An Explainable Machine-Learning Model for Compensatory Reserve Measurement: Methods for Feature Selection and the Effects of Subject Variability

• Published in: Bioengineering (Basel) Vol. 10; no. 5; p. 612
• Main Authors: Bedolla, Carlos N., Gonzalez, Jose M., Vega, Saul J., Convertino, Víctor A., Snider, Eric J.
• Format: Journal Article
• Language: English
• Published: Switzerland MDPI AG 19.05.2023; MDPI
• Subjects: 60 APPLIED LIFE SCIENCES; Algorithms; Artificial intelligence; Artificial neural networks; Bioengineering; Biotechnology & Applied Microbiology; Blood pressure; Caregivers; Compensators; compensatory mechanisms; Computer simulation; Decision trees; Deep learning; Emergency medical care; Emergency medical services; Engineering; feature extraction; Hemodynamics; Hemorrhage; Hypovolemia; Learning algorithms; Lower body negative pressure; Machine learning; Medical personnel; Medical research; Neural networks; personalized medicine; Physiology; R&D; Research & development; Sensors; Signal processing; Variability; Vital signs; Waveforms; United States; United States > US; compensatory mechanisms; lower body negative pressure; machine learning; feature extraction; signal processing; personalized medicine
• ISSN: 2306-5354; 2306-5354
• DOI: 10.3390/bioengineering10050612

Tracking vital signs accurately is critical for triaging a patient and ensuring timely therapeutic intervention.
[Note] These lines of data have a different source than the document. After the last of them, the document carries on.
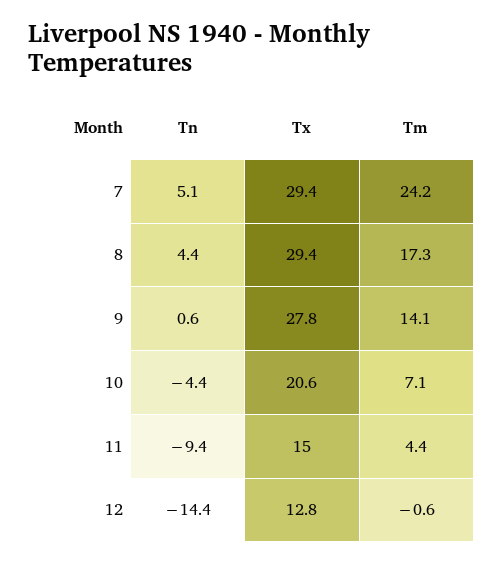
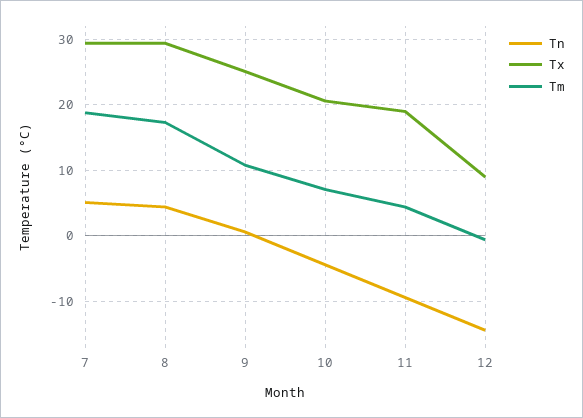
  {
    "Tn": {
      "7": 5.1,
      "8": 4.4,
      "9": 0.6,
      "10": -4.4,
      "11": -9.4,
      "12": -14.4
    },
    "Tx": {
      "7": 29.4,
      "8": 29.4,
-     "9": 27.8,
+     "9": 25,
      "10": 20.6,
-     "11": 15,
+     "11": 19,
-     "12": 12.8
+     "12": 9
    },
    "Tm": {
-     "7": 24.2,
+     "7": 19,
      "8": 17.3,
-     "9": 14.1,
+     "9": 11,
      "10": 7.1,
      "11": 4.4,
      "12": -0.6
    }
  }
The patient’s status is often clouded by compensatory mechanisms that can mask injury severity. The compensatory reserve measurement (CRM) is a triaging tool derived from an arterial waveform that has been shown to allow for earlier detection of hemorrhagic shock. However, the deep-learning artificial neural networks developed for its estimation do not explain how specific arterial waveform elements lead to predicting CRM due to the large number of parameters needed to tune these models. Alternatively, we investigate how classical machine-learning models driven by specific features extracted from the arterial waveform can be used to estimate CRM. More than 50 features were extracted from human arterial blood pressure data sets collected during simulated hypovolemic shock resulting from exposure to progressive levels of lower body negative pressure. A bagged decision tree design using the ten most significant features was selected as optimal for CRM estimation. This resulted in an average root mean squared error in all test data of 0.171, similar to the error for a deep-learning CRM algorithm at 0.159. By separating the dataset into sub-groups based on the severity of simulated hypovolemic shock withstood, large subject variability was observed, and the key features identified for these sub-groups differed. This methodology could allow for the identification of unique features and machine-learning models to differentiate individuals with good compensatory mechanisms against hypovolemia from those that might be poor compensators, leading to improved triage of trauma patients and ultimately enhancing military and emergency medicine.